It should also be stated that the constant of nature approach that has 
been used succsessfully in the redefinition of the other SI base units 
does not work for frequency, because we currently lack the sufficient 
clarity in theoretical models that come even close to match the 
precision we can realize in our labs. Therefore that option was dropped.

So, when Fritz Riele of PTB presented the concept of redefinitions and 
asked openly for any input on how to approach this, then I presented 
this view in November 2015. He was friendly enough to also point out 
that his article do provide a reference to my email to him.

Having an ensamble definition is however not in most physics people 
comfort zone. 7 years later, it has however not been written of, because 
it does have interesting merits going forward.

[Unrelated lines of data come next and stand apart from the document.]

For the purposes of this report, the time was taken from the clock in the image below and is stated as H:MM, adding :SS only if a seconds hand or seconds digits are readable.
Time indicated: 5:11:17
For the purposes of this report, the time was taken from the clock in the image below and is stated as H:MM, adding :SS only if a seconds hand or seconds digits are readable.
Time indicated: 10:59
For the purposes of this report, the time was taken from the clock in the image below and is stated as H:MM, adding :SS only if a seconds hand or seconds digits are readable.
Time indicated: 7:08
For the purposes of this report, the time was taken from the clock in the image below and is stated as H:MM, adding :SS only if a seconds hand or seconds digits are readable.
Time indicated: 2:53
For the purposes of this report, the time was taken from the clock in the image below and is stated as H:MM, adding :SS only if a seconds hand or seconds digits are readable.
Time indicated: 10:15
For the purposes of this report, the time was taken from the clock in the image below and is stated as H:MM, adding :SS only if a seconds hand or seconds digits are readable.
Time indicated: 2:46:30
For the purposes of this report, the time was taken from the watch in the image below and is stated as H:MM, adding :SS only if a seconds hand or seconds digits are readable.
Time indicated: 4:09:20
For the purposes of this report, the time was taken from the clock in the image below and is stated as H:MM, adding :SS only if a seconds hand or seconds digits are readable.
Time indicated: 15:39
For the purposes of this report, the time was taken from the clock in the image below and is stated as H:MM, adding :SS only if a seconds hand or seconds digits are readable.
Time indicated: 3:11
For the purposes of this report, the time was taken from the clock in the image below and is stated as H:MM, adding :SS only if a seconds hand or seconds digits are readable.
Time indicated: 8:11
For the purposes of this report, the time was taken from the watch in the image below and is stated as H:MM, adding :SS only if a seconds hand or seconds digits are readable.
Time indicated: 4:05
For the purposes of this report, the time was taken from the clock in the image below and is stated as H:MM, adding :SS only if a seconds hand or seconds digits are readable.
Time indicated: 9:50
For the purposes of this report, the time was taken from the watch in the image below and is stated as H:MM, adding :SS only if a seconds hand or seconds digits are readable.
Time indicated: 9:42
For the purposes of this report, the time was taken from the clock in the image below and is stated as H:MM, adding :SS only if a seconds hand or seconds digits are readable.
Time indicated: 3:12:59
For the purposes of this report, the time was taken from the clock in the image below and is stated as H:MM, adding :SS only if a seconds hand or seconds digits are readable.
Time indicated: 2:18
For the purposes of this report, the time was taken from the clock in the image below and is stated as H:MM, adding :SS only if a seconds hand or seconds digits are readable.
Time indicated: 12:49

While my own contribution is naturally something I enjoy pointing out, I 
think it is really a very interesting field and that we do need many 
solutions that we can rule out in order to learn deeper what the many 
aspects of concerns is. As I have been tracking the issue since, much of 
the analysis still holds. I do not see any of the spieces having a 
significant benefit in performance or realizations to others. As 
development continues, the research groups learn of each other and keep 
reiterate their realizations to squeeze more performance, easier to 
maintain, better availability (PTB reported an optical clock that was 
over a two-week time had 99.5% availability of observing the optical 
transition, and they did not see any major obsticle maintaining that for 
periods of years).

So, while this post turns out in the long form, I think it is a very 
interesting little corner of problems, and it covers more than just pure 
physics or skill of making physical devices, is a whole range of issues 
that needs to be considered as we move forward. We need to learn from 
history and look forward.

BTW, this year it is 50 years since the speed of light was last measured 
at NIST. At the time, it was a major achievement. I have suggested that 
the topic should be revisited, so we could with our advancement in 
technology measure it again, and to see how much we got it wrong back 
then. I reminded NIST and it was brought up with relevant BIPM and UFFC 
parties, but I have not seen any outcome. With some difficultie we could 
setup a Krypton-86 source and measure it with todays technology, and 
with difficultie means also relating it to the conditions as stated at 
the time.

So, no, I was not down there to vote. I have nothing to officially say. 
Hopefully I did provide some inspiration, but I doubt anyone will trace 
it back to me and give me a beer for it. It was a fun mental exercise 
thought, and I want to share that aspect with you.

Cheers,
Magnus